Les banques centrales tempèrent les attentes
Les commentaires de la successeure de Mario Draghi à la tête de la Banque centrale européenne (BCE), Christine Lagarde, résonnaient encore sur les marchés hier. De plus en plus d'observateurs se posent des questions sur la nécessité de nouvelles mesures de stimulation (dans la zone euro). Dans la torpeur estivale, les marchés obligataires s'étaient peut-être un peu trop emballés et ils font aujourd'hui un pas en arrière. On pourrait parler d'un rééquilibrage des positionnements dans l'attente de la réunion de politique de la BCE la semaine prochaine. Lagarde n'était pas la seule (future) responsable de banque centrale à travailler cette semaine. Les autorités monétaires se sont également réunies en Australie (RBA), en Suède (Riksbank) et au Canada (BoC). Fait notable: toutes ont tempéré les attentes de marché (trop?) élevées quant à l'imminence d'un assouplissement et/ou un report de la normalisation de politique.
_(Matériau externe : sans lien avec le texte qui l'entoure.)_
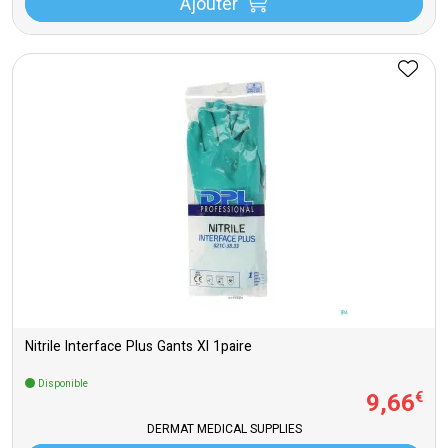
Ajouter
Nitrile Interface Plus Gants Xl 1paire
Disponible
9
,
66
€
DERMAT MEDICAL SUPPLIES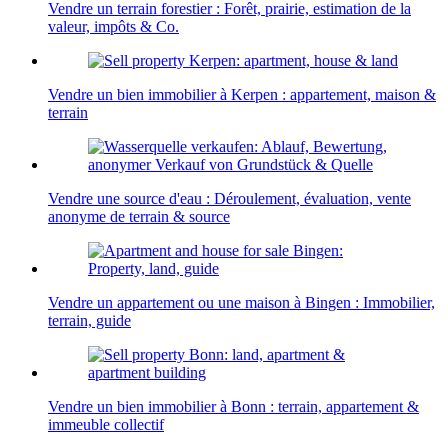
Vendre un terrain forestier : Forêt, prairie, estimation de la
valeur, impôts & Co.
Vendre un bien immobilier à Kerpen : appartement, maison &
terrain
Vendre une source d'eau : Déroulement, évaluation, vente
anonyme de terrain & source
Vendre un appartement ou une maison à Bingen : Immobilier,
terrain, guide
Vendre un bien immobilier à Bonn : terrain, appartement &
immeuble collectif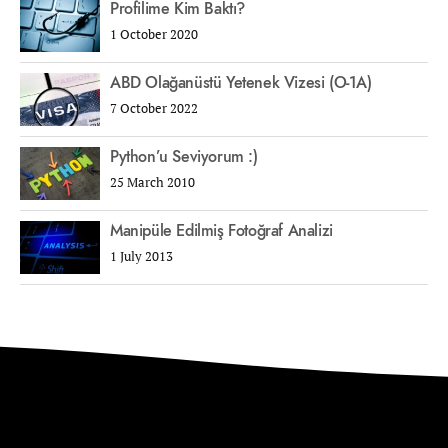
Profilime Kim Baktı?
1 October 2020
ABD Olağanüstü Yetenek Vizesi (O-1A)
7 October 2022
Python’u Seviyorum :)
25 March 2010
Manipüle Edilmiş Fotoğraf Analizi
1 July 2013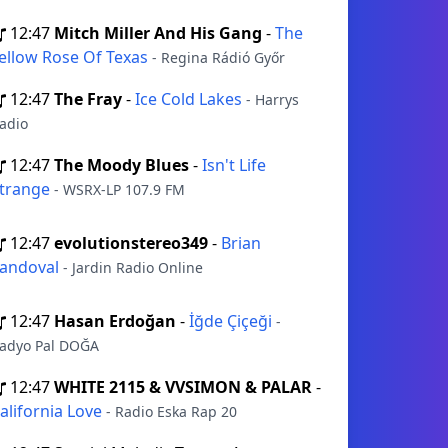
12:47
Mitch Miller And His Gang
-
The
ellow Rose Of Texas
- Regina Rádió Győr
12:47
The Fray
-
Ice Cold Lakes
- Harrys
adio
12:47
The Moody Blues
-
Isn't Life
trange
- WSRX-LP 107.9 FM
12:47
evolutionstereo349
-
Brian
andoval
- Jardin Radio Online
12:47
Hasan Erdoğan
-
İğde Çiçeği
-
adyo Pal DOĞA
12:47
WHITE 2115 & VVSIMON & PALAR
-
alifornia Love
- Radio Eska Rap 20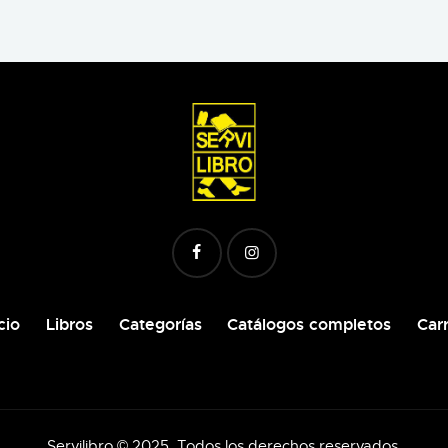
cio
Libros
Categorías
Catálogos completos
Carr
Servilibro © 2025. Todos los derechos reservados.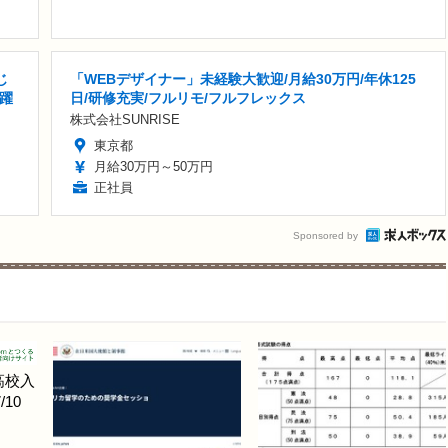
じ
「WEBデザイナー」未経験大歓迎/月給30万円/年休125
活躍
日/研修充実/フルリモ/フルフレックス
株式会社SUNRISE
東京都
月給30万円～50万円
正社員
Sponsored by
高校入
10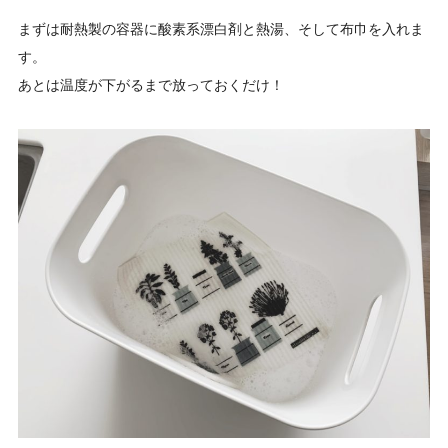
まずは耐熱製の容器に酸素系漂白剤と熱湯、そして布巾を入れま
す。
あとは温度が下がるまで放っておくだけ！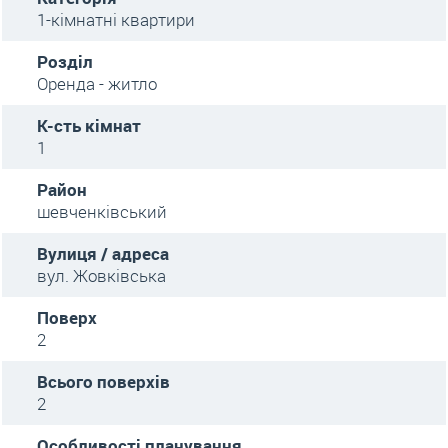
1-кімнатні квартири
Розділ
Оренда - житло
К-сть кімнат
1
Район
шевченківський
Вулиця / адреса
вул. Жовківська
Поверх
2
Всього поверхів
2
Особливості планування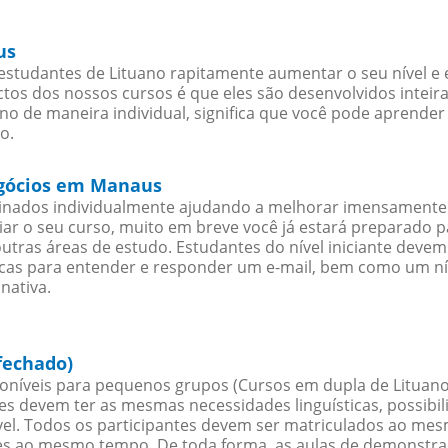
us
studantes de Lituano rapitamente aumentar o seu nível e e
os dos nossos cursos é que eles são desenvolvidos inteir
no de maneira individual, significa que você pode aprender 
o.
egócios em Manaus
sinados individualmente ajudando a melhorar imensamente
iciar o seu curso, muito em breve você já estará preparado
outras áreas de estudo. Estudantes do nível iniciante dev
ticas para entender e responder um e-mail, bem como um ní
nativa.
fechado)
oníveis para pequenos grupos (Cursos em dupla de Lituano
es devem ter as mesmas necessidades linguísticas, possib
. Todos os participantes devem ser matriculados ao mesm
es ao mesmo tempo. De toda forma, as aulas de demonstr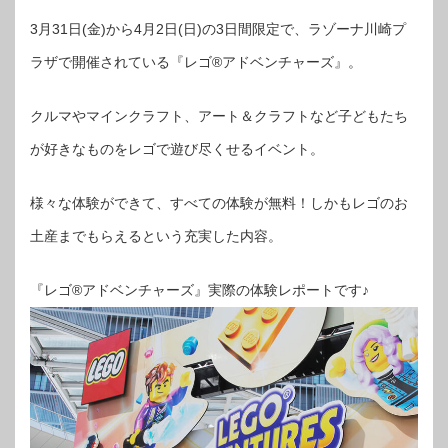
3月31日(金)から4月2日(日)の3日間限定で、ラゾーナ川崎プ
ラザで開催されている『レゴ®アドベンチャーズ』。
クルマやマインクラフト、アート＆クラフトなど子どもたち
が好きなものをレゴで遊び尽くせるイベント。
様々な体験ができて、すべての体験が無料！しかもレゴのお
土産までもらえるという充実した内容。
『レゴ®アドベンチャーズ』実際の体験レポートです♪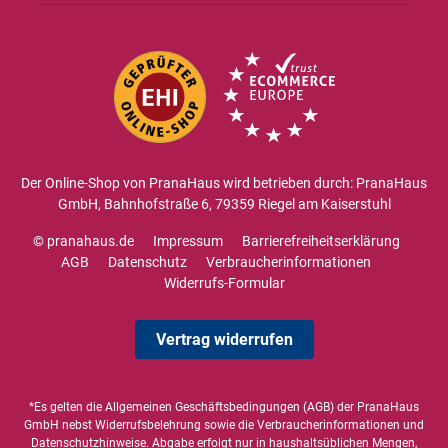
Der Online-Shop von PranaHaus wird betrieben durch: PranaHaus
GmbH, Bahnhofstraße 6, 79359 Riegel am Kaiserstuhl
© pranahaus.de
Impressum
Barrierefreiheitserklärung
AGB
Datenschutz
Verbraucherinformationen
Widerrufs-Formular
Vertrag widerrufen
*Es gelten die
Allgemeinen Geschäftsbedingungen
(AGB) der PranaHaus
GmbH nebst Widerrufsbelehrung sowie die
Verbraucherinformationen
und
Datenschutzhinweise
. Abgabe erfolgt nur in haushaltsüblichen Mengen,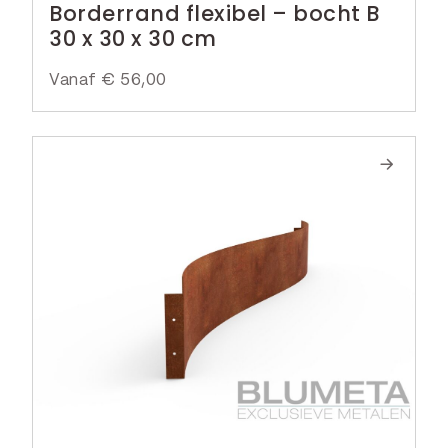
Borderrand flexibel – bocht B
30 x 30 x 30 cm
Vanaf
€
56,00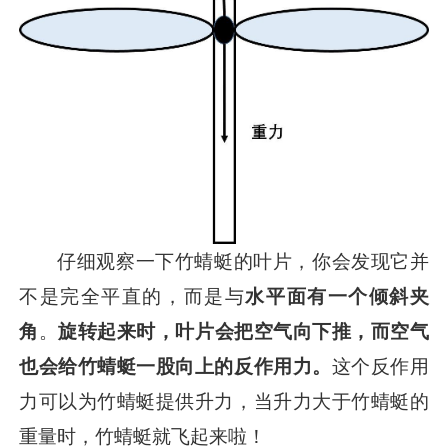
仔细观察一下竹蜻蜓的叶片，你会发现它并
不是完全平直的，而是与
水平面有一个倾斜夹
角
。
旋转起来时，叶片会把空气向下推，而空气
也会给竹蜻蜓一股向上的反作用力。
这个反作用
力可以为竹蜻蜓提供升力，当升力大于竹蜻蜓的
重量时，竹蜻蜓就飞起来啦！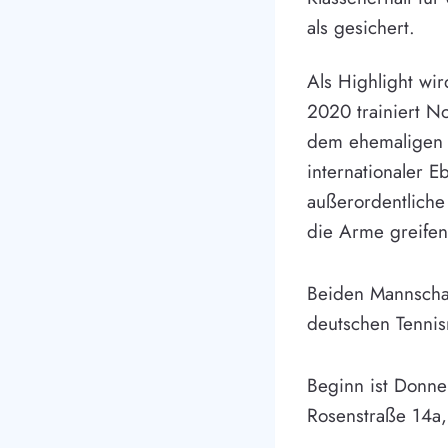
als gesichert.
Als Highlight wi
2020 trainiert N
dem ehemaligen T
internationaler 
außerordentliche
die Arme greifen
Beiden Mannschaf
deutschen Tennis
Beginn ist Donne
Rosenstraße 14a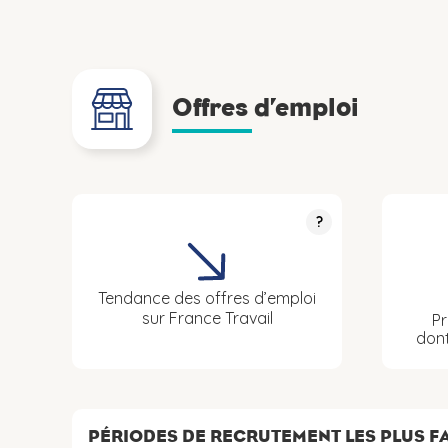
Offres d’emploi
?
Tendance des offres d’emploi
sur France Travail
Pr
don
PÉRIODES DE RECRUTEMENT LES PLUS 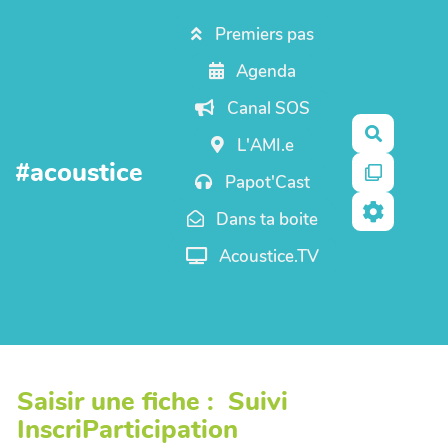
Aller au contenu principal
Premiers pas
Agenda
Canal SOS
Recherc
L'AMI.e
#acoustice
Papot'Cast
Dans ta boite
Acoustice.TV
Saisir une fiche : Suivi
InscriParticipation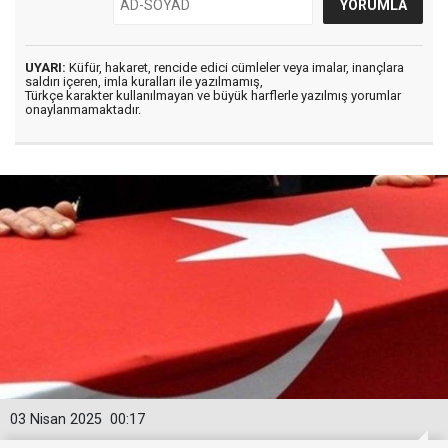
UYARI:
Küfür, hakaret, rencide edici cümleler veya imalar, inançlara
saldırı içeren, imla kuralları ile yazılmamış,
Türkçe karakter kullanılmayan ve büyük harflerle yazılmış yorumlar
onaylanmamaktadır.
03 Nisan 2025
00:17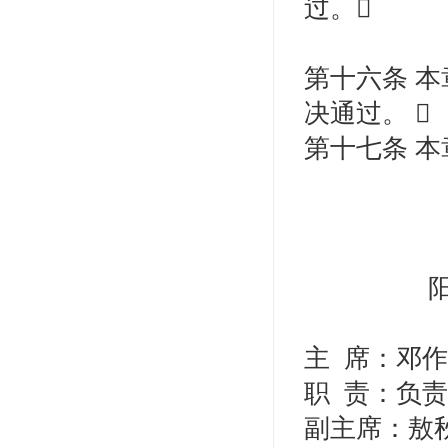
过。
第十六条 本
决通过。 
第十七条 
主
席：邓作
职
责：负责
副主席：敖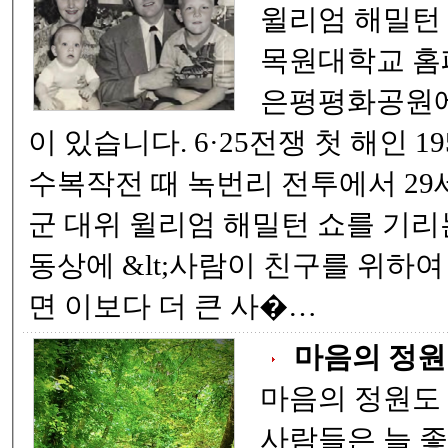
윌리엄 해밀턴 쇼
목원대학교 홈페이지 
은평평화공원에
이 있습니다. 6·25전쟁 첫 해인 1950년 9월 22일 서울
수복작전 때 녹번리 전투에서 29
군 대위 윌리엄 해밀턴 쇼를 기리
동상에 &lt;사람이 친구를 위하여
면 이보다 더 큰 사�…
마음의 정원
마음의 정원도
사람들은 늘 좋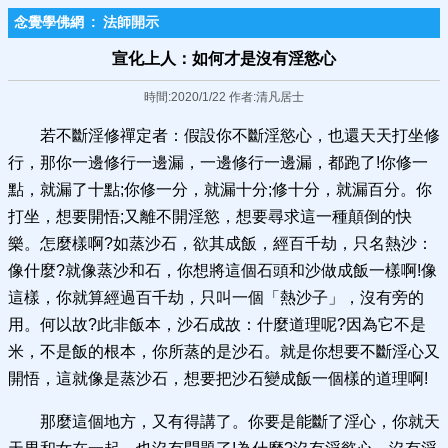
念覺學佛網
:
法師開示
宣化上人：如何才是沒有淫慾心
時間:2020/1/22 作者:清凡居士
若不斷淫修禪定者：假設你不斷淫慾心，也還天天打坐修
行，那你一邊修行一邊漏，一邊修行一邊漏，都跑了!你修一
點，就漏了十點;你修一分，就漏十分;修十分，就漏百分。你
打坐，想要開悟;又離不開淫慾，想要尋求這一種顛倒的快
樂。怎麼樣啊?如蒸沙石，欲其成飯，經百千劫，只名熱沙：
像什麼?就像蒸沙和石，你想將這個石頭和沙做成飯一樣啊!像
這樣，你就算經過百千劫，只叫一個「熱沙子」，沒有旁的
用。何以故?此非飯本，沙石成故：什麼道理呢?因為它不是
米，不是飯的根本，你所蒸的是沙石。就是你想要不斷淫心又
開悟，這就像是蒸沙石，想要把沙石變成飯一個樣的道理啊!
那麼這個地方，又有得講了。你要是能斷了淫心，你就天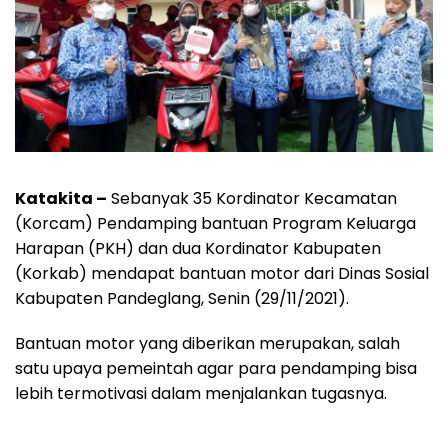
Katakita –
Sebanyak 35 Kordinator Kecamatan
(Korcam) Pendamping bantuan Program Keluarga
Harapan (PKH) dan dua Kordinator Kabupaten
(Korkab) mendapat bantuan motor dari Dinas Sosial
Kabupaten Pandeglang, Senin (29/11/2021).
Bantuan motor yang diberikan merupakan, salah
satu upaya pemeintah agar para pendamping bisa
lebih termotivasi dalam menjalankan tugasnya.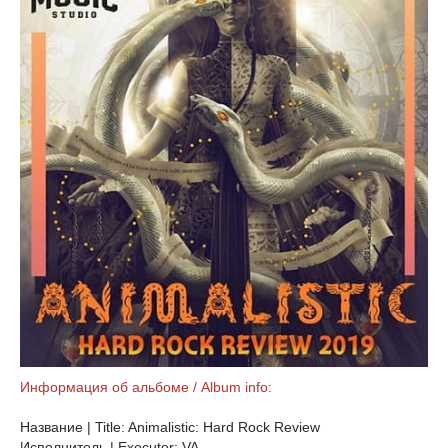
Информация об альбоме / Album info:
Название | Title: Animalistic: Hard Rock Review
Исполнитель | Executor: VA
Impression d'une action coordonnée.
La Riksbank suédoise a laissé son taux directeur inchangé à -0,25%. Au cours de ces dernières années, les Suédois ont sans le moindre scrupule suivi la BCE à la trace et se sont, comme elle, lancés dans l'aventure des taux négatifs. Si l'on en juge par les statistiques économiques du pays, cette stratégie a sans aucun doute surtout été guidée par la volonté de maintenir la monnaie (relativement) faible. Quoi qu'il en soit, la Riksbank a décidé à la fin de l'année passée de relever pour la première fois son taux directeur à -0,25%. Dans un passé pas si lointain, ils auraient suivi le virage opéré par les autres banques centrales en 2019 aveuglément. Mais les temps ont changé. La Riksbank est toujours déterminée à en finir avec les taux négatifs et entend procéder à un nouveau resserrement vers la fin de l'année. La robuste économie suédoise va certes être légèrement freinée par le ralentissement mondial, mais le moteur continue néanmoins de tourner (1,5% de croissance en 2019 et 2020). L'inflation reste proche de l'objectif de 2%. La Riksbank ne serait toutefois pas la Riksbank si elle n'avait pas ajouté que le rythme de normalisation de la politique pourrait légèrement ralentir à partir de 2020. La couronne suédoise a gagné du terrain après la réunion. De 10,77, le cours EUR/SEK s'est replié en direction de 10,66. La zone de résistance tournant autour de 10,85, qui était sous pression ces dernières semaines, s'est donc un peu raffermie. Une bande étroite entre 10,50 et 10,85 s'ouvre.
La BoC a décidé de prolonger la pause dans son processus de normalisation. Le taux directeur est maintenu à 1,75%. L'inflation tourne aussi autour de l'objectif de 2% au Canada et la croissance a même dépassé les prévisions au deuxième trimestre. Les risques, qui sont clairement énoncés dans le premier paragraphe de la déclaration de politique, pèsent du côté d'un affaiblissement de la croissance (conflit commercial entre les États-Unis et la Chine, pression sur les cours des matières premières, taux historiquement bas), mais la banque ne prévoit toujours aucune baisse de taux. Elle va donc aussi à l'encontre de ce qu'attendait le marché. À l'instar de ce qui a longtemps prévalu pour la Riksbank et la BCE, la politique de la BoC est aussi corrélée à celle de la Fed américaine. Malgré l'assouplissement effectué aux États-Unis en juillet et l'intervention attendue en septembre, la BoC a donc décidé de ne pas bouger pour le moment. Le dollar canadien a gagné du terrain. Le cours USD/CAD a quitté sa zone de résistance juste en dessous de 1,34, en direction de 1,32. Au cours des prochaines semaines, la paire USD/CAD devrait probablement évoluer au sein d'une fourchette située entre 1,30 et 1,34. Le marché évalue la probabilité d'une intervention (baisse de taux) à la prochaine réunion (30 octobre) à 25%, contre 65% en début de semaine. La probabilité d'un assouplissement en fin d'année est quant à elle estimée à 55%.